*** Source information Section Begins ***

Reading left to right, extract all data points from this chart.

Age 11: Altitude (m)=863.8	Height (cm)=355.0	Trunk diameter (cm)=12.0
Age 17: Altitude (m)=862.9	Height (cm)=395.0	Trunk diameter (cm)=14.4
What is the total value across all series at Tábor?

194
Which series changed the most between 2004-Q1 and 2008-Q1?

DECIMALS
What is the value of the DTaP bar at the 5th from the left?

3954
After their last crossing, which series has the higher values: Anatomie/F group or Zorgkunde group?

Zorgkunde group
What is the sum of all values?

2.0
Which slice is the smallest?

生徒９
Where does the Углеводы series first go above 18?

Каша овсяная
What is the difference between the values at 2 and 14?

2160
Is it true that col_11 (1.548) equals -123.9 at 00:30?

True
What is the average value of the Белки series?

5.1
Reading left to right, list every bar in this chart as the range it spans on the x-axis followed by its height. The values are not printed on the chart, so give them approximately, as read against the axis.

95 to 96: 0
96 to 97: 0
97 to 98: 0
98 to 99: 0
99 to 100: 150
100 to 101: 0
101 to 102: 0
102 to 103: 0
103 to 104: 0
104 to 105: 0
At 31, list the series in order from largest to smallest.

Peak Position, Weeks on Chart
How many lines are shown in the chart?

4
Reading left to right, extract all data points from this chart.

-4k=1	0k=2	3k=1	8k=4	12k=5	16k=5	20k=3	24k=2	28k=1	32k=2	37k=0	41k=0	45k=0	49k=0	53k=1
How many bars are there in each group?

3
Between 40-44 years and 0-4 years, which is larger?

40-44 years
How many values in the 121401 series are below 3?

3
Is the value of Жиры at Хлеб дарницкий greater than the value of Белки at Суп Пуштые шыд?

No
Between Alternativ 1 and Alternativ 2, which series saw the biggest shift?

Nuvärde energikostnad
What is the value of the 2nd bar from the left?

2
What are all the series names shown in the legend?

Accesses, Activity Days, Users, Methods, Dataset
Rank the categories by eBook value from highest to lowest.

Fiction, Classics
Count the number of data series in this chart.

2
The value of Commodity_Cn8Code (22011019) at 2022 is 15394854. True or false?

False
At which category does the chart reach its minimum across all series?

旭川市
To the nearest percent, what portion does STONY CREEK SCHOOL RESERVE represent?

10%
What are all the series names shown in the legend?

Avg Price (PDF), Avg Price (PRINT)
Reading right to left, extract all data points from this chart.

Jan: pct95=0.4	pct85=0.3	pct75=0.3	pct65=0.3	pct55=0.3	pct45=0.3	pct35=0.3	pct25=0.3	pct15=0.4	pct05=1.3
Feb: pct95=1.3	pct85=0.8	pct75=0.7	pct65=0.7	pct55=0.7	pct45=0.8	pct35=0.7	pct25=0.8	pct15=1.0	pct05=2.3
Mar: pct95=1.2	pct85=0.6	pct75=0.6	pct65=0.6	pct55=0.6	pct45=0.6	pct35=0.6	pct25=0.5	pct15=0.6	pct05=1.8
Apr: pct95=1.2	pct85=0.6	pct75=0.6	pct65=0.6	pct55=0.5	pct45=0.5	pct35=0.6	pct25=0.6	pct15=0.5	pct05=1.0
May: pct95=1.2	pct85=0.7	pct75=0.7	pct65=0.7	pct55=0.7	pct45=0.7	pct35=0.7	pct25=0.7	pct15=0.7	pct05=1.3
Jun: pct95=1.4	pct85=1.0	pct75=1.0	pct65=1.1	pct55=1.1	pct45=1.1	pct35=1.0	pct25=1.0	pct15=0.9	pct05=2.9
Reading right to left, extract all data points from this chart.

*** Source information Section Ends ***

*Your objective:* Count the lines above that contain the string "Белки". Reply with the number only.

*Response for this exercise:* 2